### Data to process
------------------------------------
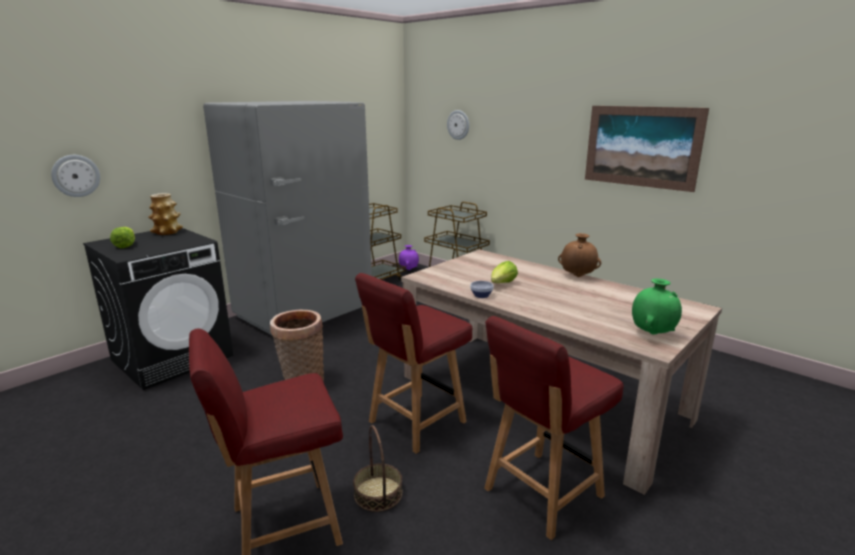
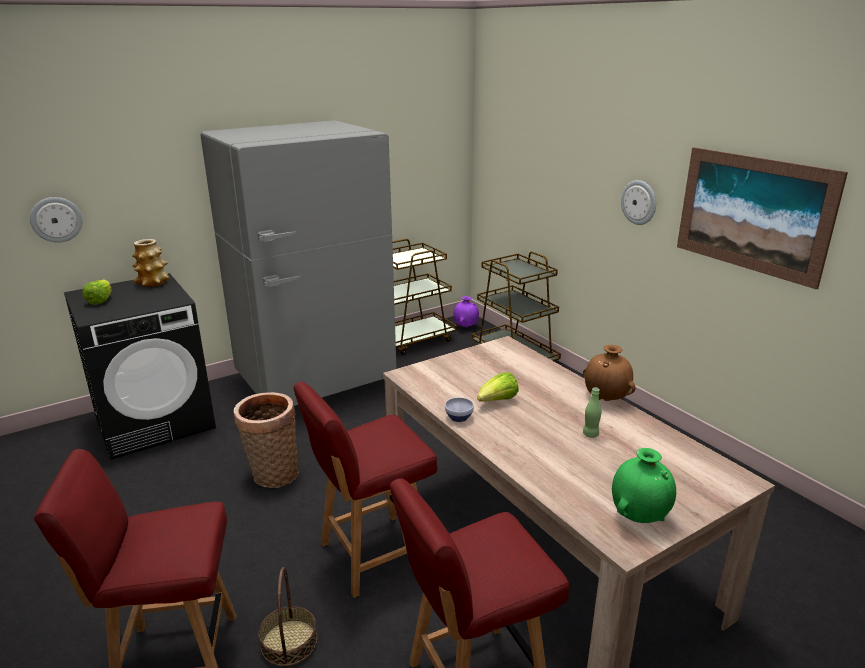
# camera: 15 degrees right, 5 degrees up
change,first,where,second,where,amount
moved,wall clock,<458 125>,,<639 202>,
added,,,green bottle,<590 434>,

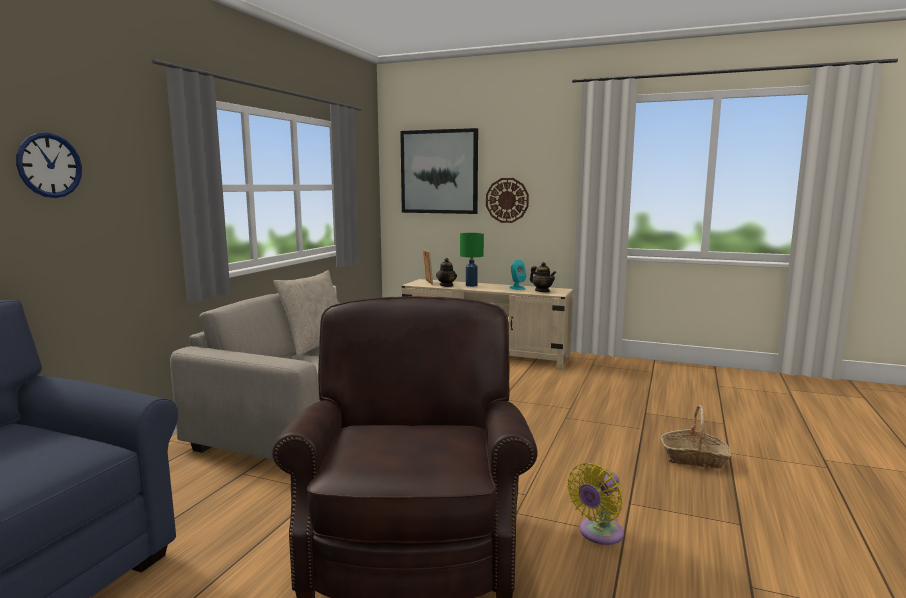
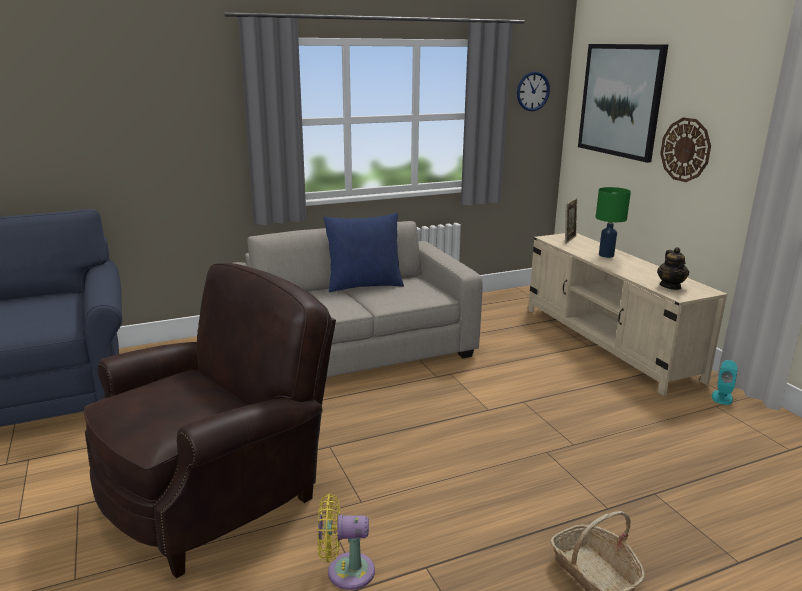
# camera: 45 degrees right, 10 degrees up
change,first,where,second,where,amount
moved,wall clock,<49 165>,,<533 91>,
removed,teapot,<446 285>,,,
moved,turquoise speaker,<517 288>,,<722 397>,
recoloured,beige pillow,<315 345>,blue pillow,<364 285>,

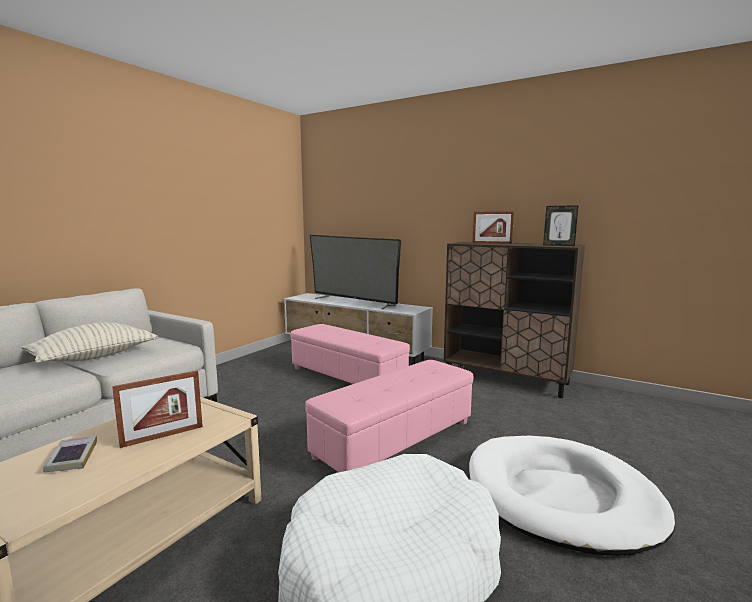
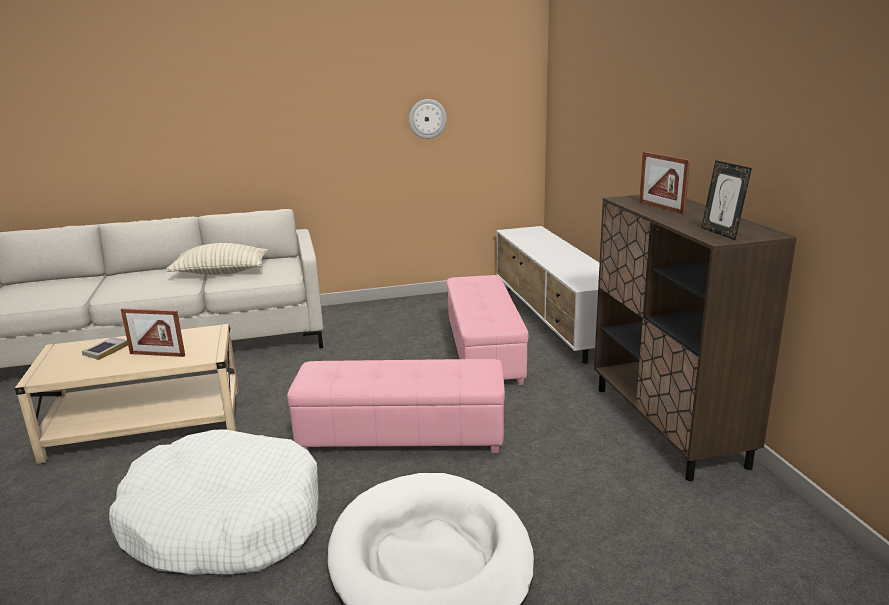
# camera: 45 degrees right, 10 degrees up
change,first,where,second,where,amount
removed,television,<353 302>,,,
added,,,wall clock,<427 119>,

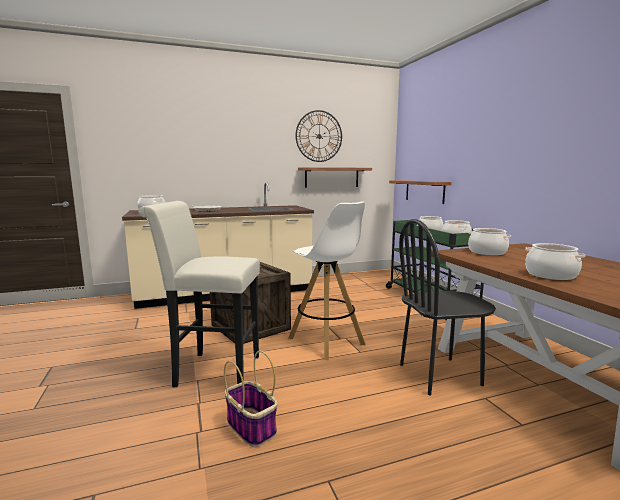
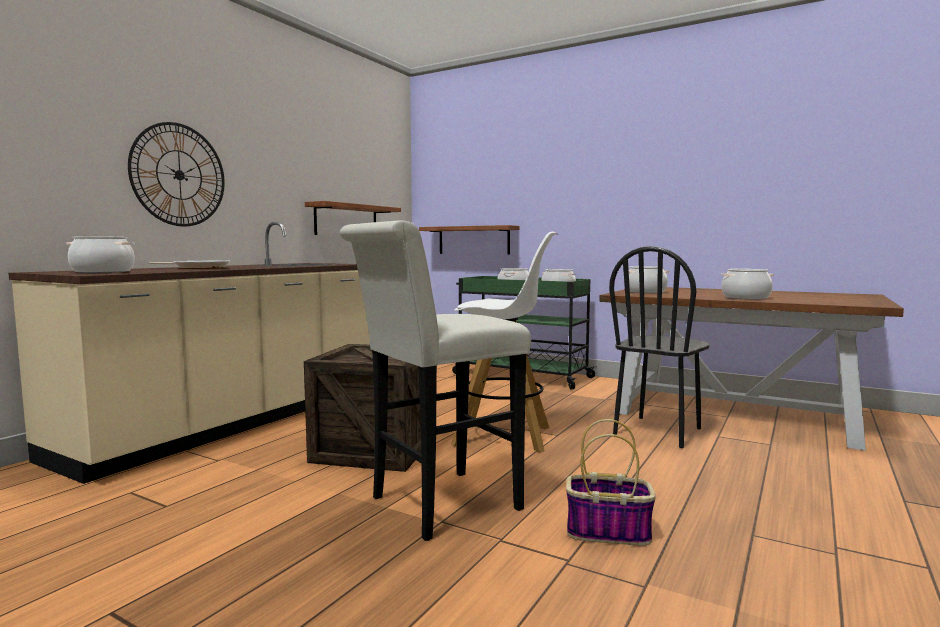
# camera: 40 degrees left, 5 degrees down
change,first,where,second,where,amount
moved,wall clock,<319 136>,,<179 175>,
------------------------------------
### Problem requirements
Copy out the listing exactly as it stands, but not the pictures.

### The answer
# camera: 15 degrees right, 5 degrees up
change,first,where,second,where,amount
moved,wall clock,<458 125>,,<639 202>,
added,,,green bottle,<590 434>,

# camera: 45 degrees right, 10 degrees up
change,first,where,second,where,amount
moved,wall clock,<49 165>,,<533 91>,
removed,teapot,<446 285>,,,
moved,turquoise speaker,<517 288>,,<722 397>,
recoloured,beige pillow,<315 345>,blue pillow,<364 285>,

# camera: 45 degrees right, 10 degrees up
change,first,where,second,where,amount
removed,television,<353 302>,,,
added,,,wall clock,<427 119>,

# camera: 40 degrees left, 5 degrees down
change,first,where,second,where,amount
moved,wall clock,<319 136>,,<179 175>,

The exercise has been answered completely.